» **Work request**
Take the listing below and print exactly the lines starting at the line containing "628 183 9.01" and ending at the line containing "295 1 17.91", both ends included, and no others.

» **Input material**
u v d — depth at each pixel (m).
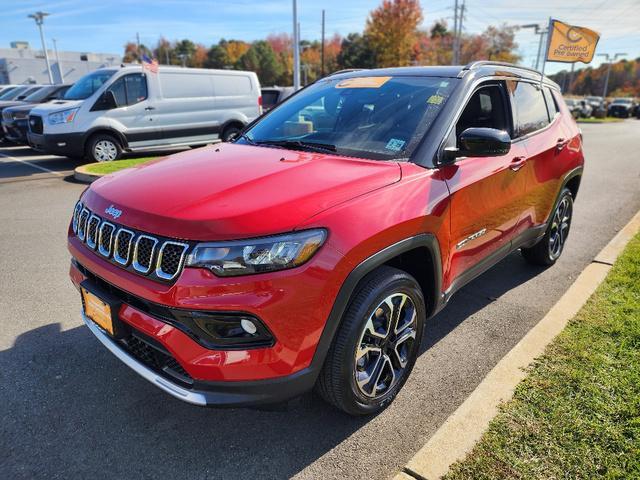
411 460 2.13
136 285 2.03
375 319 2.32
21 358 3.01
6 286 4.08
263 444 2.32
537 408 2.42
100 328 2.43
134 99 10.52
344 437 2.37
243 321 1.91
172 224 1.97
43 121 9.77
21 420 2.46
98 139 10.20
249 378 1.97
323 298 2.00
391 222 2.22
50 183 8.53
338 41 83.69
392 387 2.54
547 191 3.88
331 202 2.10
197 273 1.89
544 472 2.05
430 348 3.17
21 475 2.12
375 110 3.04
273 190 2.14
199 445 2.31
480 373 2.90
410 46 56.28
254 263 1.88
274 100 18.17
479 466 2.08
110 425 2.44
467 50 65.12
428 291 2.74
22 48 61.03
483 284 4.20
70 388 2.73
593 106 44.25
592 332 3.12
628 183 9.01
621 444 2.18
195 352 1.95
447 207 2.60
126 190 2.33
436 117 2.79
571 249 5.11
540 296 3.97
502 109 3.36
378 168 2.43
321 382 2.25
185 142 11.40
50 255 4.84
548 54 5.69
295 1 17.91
* * *
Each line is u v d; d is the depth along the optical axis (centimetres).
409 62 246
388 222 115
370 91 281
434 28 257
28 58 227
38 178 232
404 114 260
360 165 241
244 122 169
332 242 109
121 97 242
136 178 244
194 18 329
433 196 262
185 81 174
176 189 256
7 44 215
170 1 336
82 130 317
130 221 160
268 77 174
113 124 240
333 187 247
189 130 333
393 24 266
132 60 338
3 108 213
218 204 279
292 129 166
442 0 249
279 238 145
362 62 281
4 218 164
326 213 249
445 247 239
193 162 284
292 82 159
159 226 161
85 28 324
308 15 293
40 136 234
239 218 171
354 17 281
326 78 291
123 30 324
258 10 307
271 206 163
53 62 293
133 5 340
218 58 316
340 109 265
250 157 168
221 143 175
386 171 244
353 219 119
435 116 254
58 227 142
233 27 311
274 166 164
---
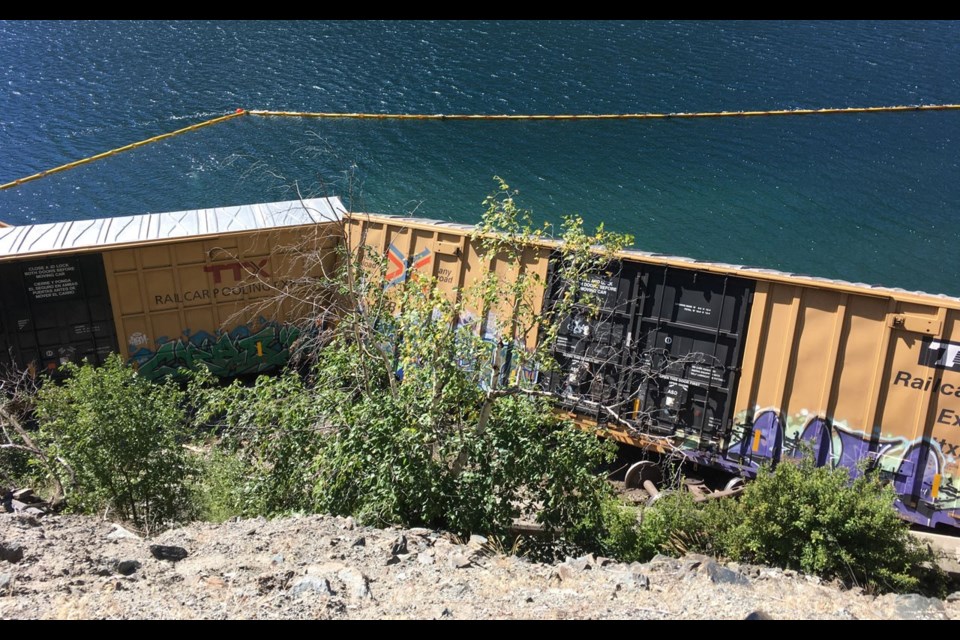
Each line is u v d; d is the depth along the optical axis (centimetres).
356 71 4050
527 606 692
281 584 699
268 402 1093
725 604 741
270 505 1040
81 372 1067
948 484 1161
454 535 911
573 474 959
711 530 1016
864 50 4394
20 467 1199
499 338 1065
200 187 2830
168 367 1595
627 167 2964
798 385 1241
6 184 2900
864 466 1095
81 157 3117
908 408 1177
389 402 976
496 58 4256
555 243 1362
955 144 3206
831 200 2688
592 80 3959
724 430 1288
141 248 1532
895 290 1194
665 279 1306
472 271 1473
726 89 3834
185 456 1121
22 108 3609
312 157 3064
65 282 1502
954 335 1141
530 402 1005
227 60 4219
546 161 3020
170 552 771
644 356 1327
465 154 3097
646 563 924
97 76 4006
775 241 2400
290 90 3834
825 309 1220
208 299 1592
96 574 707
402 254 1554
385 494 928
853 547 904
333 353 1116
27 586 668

» **Output below**
628 183 9.01
621 444 2.18
195 352 1.95
447 207 2.60
126 190 2.33
436 117 2.79
571 249 5.11
540 296 3.97
502 109 3.36
378 168 2.43
321 382 2.25
185 142 11.40
50 255 4.84
548 54 5.69
295 1 17.91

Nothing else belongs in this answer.